- Exercise set
(a) In the blog post about the Seattle trip, what does Dad wear to every one of his season ticketholder games?
(b) Continue the blog post about the Seattle trip from the point where it stops.

My sandwich was messy, but huge and delicious.  There was something about the bread that I couldn't quite pinpoint, but that made it irresistible.  A little sweet, toasted and spread with a nice garlic-chive cream cheese.  I could've just eaten a basket of that, but the artichokes, onions, chicken and Swiss cheese were welcome to the party.

Doubt was fast-paced and provocative, filled with important debates and lessons to learn.  Including the fact that when you give a friend a bath-bomb cupcake with vanilla cake scent and sprinkles, you need to TELL THEM that it is a bath product and not a cupcake.  Overlooking technicalities in these cases can only lead to disaster.

The next morning, Dad and I left for Qwest Field.  It's so funny to think back on the old Seattle Sounders games he would take me to in the 90's at Memorial Stadium: paltry attendance, no sponsors, no suites... just some guys, a ball and a few bleachers.  Now, selling out a stadium built for the NFL and commanding international attention... wow.  We've come a long way, baby.  Dad, a die-hard since the team formed in the 70's, wears his original championship scarf to every one of his all-inclusive season ticketholder games.  Keepin' it REAL!!

As soon as we stepped off the Sounder train at King Street Station, my Sailor Moon sense started tingling.  "Hey, we're next to Uwajimaya, aren't we?"

"Yep," said Dad.

"OMG can we go!?" 

Seattle Uwajimaya makes the one in Beaverton look like a Plaid Pantry.  It sports a tour-of-Asia food court, two-story mangatropolis bookstore, and a Fred Meyer expanse of grocery aisles.  It even has its own apartment complex on top, which I vowed all through high school I would absolutely someday live in.  Well, I guess I haven't exhausted all somedays, but the possibility of relocating our lives on top of a specialty grocery store in a different state is growing increasingly slim.

As hard as it was to pass on the geoducks (We'll Clean For You!) and $28 bunny-encrusted bento lunchbox ("but Matt, it had BUNNIES ON IT!!"), I didn't feel like hauling souvenirs all over the stadium and back onto the train.  Just a refresher that yes, it's still there and yes, it's still awesome is enough to keep me going until next time.   

With the supertickets my parents own, you have special access to the VIP Snack Stand.  Anyone who's ever been to a Seahawks game knows what you usually meet at the stadium: $4 sodas, $10 burgers, $6 peanuts.  They've carefully cultivated their wallet-raping skills under the Regal Cinema/Disneyland school of pricing.  But flash your all-inclusive ticket to the watchful gate guards and you are treated to this rare sight:

NO PRICES!!  Whatever you want, handed over without a single debit swipe.  And you know what this means.  Bottomless Diet Coke.  200+ mile drive now = totally worth it.

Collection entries

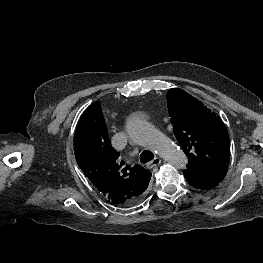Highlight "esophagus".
Returning a JSON list of instances; mask_svg holds the SVG:
<instances>
[{
  "label": "esophagus",
  "mask_w": 263,
  "mask_h": 263,
  "mask_svg": "<svg viewBox=\"0 0 263 263\" xmlns=\"http://www.w3.org/2000/svg\"><path fill=\"white\" fill-rule=\"evenodd\" d=\"M161 163V159L159 157H155L151 162L147 164L148 169H153Z\"/></svg>",
  "instance_id": "esophagus-1"
}]
</instances>
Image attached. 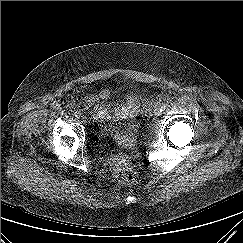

- Results for each task
(a) He wears his original championship scarf.

(b)
The game was amazing.  Hearing those same chants from fifteen years ago in a crowd of 20ish now roared by a mob of over 36,000... pretty surreal.  Just watching those athletes makes me exhausted.  They are running up and down that field NON-STOP for 45 minutes each half.  And not just running.  Kicking.  Jumping.  Hurling balls with their heads!  Maybe I should take a walk or something.  Apparently the human body is made for more than inhaling free hot dogs.  Hmm.  I have not considered this much.

After triumphing over Toronto, we headed back to meet Mom in Sumner.  It's the cute artsy, folksy, antiquey small town downtown street that I've yet to find an Oregon equivalent for.  To celebrate wonderful Halloween decorations, they have a harvest event with dancing scarecrows and free apple cider, which seemed reason enough to come down.  I wasn't too floored by the Halloween decor (what is with this year?!  Target sucks, Cost Plus sucks, even Crate & Barrel's seasonal stuff blows).  But I did spot the most unique kitchen decoration I've ever seen, which I'm currently obsessively in love with. 

It's a vintage cafe pie display. Complete with little pie tins.  I stared at it.  I drooled.  I thought about the pie candles I currently have underneath a cloche at home, which would fit absolutely perfectly inside.  I snapped and sent the phone pic to Matt, angling away from the $220 price tag (marked down from $300!).

"What is that?"

"A vintage pie display?"

"What are you supposed to do with it?"

"Put it in the kitchen!"


"No one else would have one!!"

I'll let him think about it a minute.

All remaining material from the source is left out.